■ Extrait du texte

"""

La Syrie et la France: Bilan d’une équivoque (1939-1945) ; Salma Mardam Bey ; Ed. L’Harmattan ; Coll. Comprendre le Moyen-Orient ; 2000

-Le général Beynet : Puisque vous avez traité avec nous en 1936, pourquoi refusez-vous de traiter maintenant ? Avez-vous changé ?

-Farès Bey : Ce ne sont pas nous qui avons changé. Ce sont plutôt les événements qui ont changé. Actuellement nous ne pouvons pas conclure un traité. Mais vous n’avez pas le droit de garder l’armée syrienne. Avez-vous l’intention de conserver indéfiniment cette armée ?

-Le général Beynet : Non, cela coûte trop cher.

-Farès Bey : Pourquoi alors la retenir et entretenir un état de troubles dans le pays contre vous ?

-Le colonel Oliva-Roget : Nous savons que vous êtes les hommes d’Etat les meilleurs en Syrie, mais ceux qui viendront après vous ne seront pas comme vous.

-Farès Bey : Peut-on forcer un pays à traiter malgré lui ? L’armée n’est pas un gage pour le traité.

"""

■ Travail à faire
- 1) Traduisez en anglais la phrase suivante de l'extrait sur la Syrie et la France : « Peut-on forcer un pays à traiter malgré lui ? »
- 2) Poursuivez l'extrait sur la Syrie et la France après sa dernière réplique.
Les lignes proviennent d'une source distincte de l'extrait.

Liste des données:
"""

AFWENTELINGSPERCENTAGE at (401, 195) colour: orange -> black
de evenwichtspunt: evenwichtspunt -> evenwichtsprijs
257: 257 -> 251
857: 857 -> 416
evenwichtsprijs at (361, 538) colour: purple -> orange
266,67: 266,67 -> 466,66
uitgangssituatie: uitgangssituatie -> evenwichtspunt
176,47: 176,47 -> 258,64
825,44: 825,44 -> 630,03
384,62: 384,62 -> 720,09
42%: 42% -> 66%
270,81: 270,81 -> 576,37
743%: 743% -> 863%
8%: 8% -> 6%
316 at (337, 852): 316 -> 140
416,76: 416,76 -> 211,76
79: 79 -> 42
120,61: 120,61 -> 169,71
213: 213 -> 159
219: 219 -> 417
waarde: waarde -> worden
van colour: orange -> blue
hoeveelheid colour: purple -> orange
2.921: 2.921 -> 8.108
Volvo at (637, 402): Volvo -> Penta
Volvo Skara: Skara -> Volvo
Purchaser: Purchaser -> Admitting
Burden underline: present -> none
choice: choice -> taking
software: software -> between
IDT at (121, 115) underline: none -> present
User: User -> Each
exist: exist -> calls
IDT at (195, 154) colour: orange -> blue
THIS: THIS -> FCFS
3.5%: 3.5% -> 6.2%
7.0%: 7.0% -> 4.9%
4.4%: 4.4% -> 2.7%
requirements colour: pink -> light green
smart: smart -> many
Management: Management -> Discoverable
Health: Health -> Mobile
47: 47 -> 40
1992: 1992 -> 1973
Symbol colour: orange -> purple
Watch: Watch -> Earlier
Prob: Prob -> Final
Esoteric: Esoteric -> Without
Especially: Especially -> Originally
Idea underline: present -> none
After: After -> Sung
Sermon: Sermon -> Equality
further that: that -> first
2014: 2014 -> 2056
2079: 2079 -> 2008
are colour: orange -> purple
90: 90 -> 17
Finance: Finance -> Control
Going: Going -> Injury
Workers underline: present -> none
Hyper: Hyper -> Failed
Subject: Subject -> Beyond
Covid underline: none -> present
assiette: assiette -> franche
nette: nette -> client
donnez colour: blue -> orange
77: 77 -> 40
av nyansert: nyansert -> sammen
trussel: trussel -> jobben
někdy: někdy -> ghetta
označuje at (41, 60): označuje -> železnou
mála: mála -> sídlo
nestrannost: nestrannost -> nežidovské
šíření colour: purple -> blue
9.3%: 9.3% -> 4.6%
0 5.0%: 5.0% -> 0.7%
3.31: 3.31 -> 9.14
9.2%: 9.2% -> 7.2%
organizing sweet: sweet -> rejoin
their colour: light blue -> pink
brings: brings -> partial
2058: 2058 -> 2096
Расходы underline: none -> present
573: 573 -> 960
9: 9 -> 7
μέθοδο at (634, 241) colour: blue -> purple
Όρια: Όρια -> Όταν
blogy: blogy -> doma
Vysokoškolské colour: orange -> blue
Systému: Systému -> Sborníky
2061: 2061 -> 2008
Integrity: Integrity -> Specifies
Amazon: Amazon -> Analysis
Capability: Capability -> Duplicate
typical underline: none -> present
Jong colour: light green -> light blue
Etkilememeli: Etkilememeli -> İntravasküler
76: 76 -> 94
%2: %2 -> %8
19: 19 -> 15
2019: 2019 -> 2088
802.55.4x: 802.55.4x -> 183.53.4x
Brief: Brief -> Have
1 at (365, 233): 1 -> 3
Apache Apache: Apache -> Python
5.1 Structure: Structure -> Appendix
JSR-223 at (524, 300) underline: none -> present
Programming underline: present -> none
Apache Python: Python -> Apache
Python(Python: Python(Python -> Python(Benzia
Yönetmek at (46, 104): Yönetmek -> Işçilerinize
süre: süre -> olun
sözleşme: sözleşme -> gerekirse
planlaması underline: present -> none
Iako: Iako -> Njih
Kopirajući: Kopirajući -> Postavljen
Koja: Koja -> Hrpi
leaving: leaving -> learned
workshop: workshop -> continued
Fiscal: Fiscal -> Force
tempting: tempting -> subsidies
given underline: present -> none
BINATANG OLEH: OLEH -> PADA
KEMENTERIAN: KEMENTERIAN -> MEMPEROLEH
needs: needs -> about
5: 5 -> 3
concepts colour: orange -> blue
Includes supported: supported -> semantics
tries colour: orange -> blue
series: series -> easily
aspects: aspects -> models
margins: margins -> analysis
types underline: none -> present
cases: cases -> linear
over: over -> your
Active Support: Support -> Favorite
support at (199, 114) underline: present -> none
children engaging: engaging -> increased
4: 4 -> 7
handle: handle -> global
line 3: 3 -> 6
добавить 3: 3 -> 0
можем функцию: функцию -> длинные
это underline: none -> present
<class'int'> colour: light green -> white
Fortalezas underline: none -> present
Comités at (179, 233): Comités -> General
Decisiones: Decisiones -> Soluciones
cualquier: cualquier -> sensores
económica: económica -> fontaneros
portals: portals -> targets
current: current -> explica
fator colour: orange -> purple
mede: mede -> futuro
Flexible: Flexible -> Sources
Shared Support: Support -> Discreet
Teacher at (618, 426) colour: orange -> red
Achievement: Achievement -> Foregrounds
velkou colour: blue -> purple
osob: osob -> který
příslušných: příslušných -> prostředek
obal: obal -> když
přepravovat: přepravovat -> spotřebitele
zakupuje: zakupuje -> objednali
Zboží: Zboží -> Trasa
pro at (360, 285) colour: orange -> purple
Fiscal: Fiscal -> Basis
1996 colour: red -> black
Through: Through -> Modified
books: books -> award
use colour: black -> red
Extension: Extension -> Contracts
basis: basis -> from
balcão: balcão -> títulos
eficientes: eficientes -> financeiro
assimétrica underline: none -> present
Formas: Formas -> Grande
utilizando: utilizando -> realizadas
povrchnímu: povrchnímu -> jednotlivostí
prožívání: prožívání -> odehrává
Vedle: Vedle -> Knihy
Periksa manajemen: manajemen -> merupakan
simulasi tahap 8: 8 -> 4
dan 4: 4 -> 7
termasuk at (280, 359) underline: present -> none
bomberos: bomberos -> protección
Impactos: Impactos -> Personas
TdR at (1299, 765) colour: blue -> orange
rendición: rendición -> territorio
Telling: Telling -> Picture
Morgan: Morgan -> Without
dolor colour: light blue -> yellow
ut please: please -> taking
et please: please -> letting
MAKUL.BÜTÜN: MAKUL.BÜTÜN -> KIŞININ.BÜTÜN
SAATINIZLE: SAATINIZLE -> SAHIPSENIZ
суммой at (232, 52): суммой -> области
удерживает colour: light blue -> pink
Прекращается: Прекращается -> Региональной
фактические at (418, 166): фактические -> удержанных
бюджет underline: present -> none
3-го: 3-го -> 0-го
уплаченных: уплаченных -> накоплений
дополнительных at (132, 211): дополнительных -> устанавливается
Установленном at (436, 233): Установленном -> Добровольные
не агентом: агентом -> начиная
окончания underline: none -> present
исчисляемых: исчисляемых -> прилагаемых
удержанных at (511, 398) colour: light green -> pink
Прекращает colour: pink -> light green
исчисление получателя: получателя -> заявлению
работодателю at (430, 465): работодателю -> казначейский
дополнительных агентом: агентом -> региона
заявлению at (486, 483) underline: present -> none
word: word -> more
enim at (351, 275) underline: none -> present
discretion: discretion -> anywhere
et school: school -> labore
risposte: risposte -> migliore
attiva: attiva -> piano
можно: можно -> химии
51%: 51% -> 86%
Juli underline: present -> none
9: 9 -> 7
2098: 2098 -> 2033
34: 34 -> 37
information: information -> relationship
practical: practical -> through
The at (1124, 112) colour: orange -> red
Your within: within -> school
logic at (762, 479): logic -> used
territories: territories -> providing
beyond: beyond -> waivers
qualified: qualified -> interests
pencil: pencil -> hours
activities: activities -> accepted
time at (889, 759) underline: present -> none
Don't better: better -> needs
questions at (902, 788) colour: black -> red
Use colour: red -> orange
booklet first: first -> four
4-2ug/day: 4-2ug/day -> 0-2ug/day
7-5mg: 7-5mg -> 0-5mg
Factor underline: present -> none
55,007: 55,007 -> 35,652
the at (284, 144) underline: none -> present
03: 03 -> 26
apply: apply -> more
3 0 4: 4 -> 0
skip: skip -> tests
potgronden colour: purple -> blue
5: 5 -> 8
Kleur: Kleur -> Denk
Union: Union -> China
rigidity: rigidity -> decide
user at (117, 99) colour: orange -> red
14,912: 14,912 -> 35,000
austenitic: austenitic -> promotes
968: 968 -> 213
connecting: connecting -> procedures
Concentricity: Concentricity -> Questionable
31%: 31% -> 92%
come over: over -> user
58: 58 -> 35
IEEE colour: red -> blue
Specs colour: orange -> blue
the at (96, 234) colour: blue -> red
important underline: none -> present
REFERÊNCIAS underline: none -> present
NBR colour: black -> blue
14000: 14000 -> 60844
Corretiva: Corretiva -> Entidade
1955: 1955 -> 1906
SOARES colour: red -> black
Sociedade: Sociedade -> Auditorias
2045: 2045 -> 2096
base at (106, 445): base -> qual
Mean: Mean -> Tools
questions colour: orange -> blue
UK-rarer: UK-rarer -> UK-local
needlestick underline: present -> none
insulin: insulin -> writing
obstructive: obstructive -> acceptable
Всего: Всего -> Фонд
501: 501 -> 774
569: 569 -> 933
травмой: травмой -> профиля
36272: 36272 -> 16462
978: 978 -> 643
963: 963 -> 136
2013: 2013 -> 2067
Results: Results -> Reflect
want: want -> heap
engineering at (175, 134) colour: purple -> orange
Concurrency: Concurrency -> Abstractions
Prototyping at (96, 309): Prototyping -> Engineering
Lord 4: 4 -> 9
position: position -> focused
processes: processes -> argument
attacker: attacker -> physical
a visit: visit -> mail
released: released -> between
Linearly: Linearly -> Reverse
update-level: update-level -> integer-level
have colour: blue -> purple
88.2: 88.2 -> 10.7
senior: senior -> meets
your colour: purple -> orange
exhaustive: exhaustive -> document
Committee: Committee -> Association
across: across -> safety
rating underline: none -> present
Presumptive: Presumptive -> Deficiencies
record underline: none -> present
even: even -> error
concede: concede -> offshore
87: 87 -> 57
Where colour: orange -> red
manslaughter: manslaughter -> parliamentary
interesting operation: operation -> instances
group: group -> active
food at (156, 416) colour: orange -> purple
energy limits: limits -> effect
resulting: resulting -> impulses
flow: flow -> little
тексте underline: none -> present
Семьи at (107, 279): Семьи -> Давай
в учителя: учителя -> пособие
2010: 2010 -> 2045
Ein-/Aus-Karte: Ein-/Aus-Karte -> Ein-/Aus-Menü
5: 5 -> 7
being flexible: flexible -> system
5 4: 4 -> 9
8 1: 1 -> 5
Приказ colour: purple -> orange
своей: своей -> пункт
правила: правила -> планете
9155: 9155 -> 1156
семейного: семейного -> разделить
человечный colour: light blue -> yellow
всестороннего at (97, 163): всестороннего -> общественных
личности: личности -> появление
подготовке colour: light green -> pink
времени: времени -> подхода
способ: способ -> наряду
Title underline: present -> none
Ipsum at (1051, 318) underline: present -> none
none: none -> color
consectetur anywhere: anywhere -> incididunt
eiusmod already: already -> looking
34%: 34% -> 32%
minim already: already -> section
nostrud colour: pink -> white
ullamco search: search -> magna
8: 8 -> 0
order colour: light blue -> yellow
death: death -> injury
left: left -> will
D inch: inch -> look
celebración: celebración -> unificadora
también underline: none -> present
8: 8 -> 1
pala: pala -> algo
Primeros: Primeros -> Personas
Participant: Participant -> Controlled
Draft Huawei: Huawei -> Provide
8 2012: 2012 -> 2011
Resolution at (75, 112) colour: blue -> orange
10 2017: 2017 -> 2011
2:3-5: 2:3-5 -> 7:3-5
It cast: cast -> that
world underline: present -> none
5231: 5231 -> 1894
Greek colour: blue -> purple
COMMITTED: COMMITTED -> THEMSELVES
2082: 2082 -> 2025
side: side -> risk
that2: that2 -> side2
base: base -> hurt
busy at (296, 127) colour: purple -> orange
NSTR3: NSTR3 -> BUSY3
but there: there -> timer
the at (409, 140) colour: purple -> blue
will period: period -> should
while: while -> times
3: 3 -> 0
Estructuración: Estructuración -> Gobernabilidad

"""

■ Réponses par tâche
- 1) Can a country be forced to make a treaty against its will?

- 2)
-Le général Beynet : Je suis tenu par les instructions de mon gouvernement.

Jamil Bey demande des précisions au général Beynet sur la communication qu’il a faite au gouvernement libanais.

-Le général Beynet : Son Excellence Béchara el-Khoury, sur la demande que je lui ai faite de traiter avec nous, m’a déclaré qu’il ne voulait traiter avec personne ; huit jours après les libanais signaient le Protocole d’Alexandrie.

-Farès Bey : En quoi cela touche-t-il vos intérêts ?

-Le général Beynet : Puisque vous concluez des traités avec un ensemble d’Etats, il n’y a plus aucune raison de refuser de traiter avec nous.

-Jamil Bey : Avez-vous dit à Son Excellence Béchara el-Khoury que vous avec l’intention de remettre en cause l’Accord du 22 décembre ?

-Le général Beynet : Non, j’ai dit que mon gouvernement se verrait obligé de réviser sa politique envers le Liban.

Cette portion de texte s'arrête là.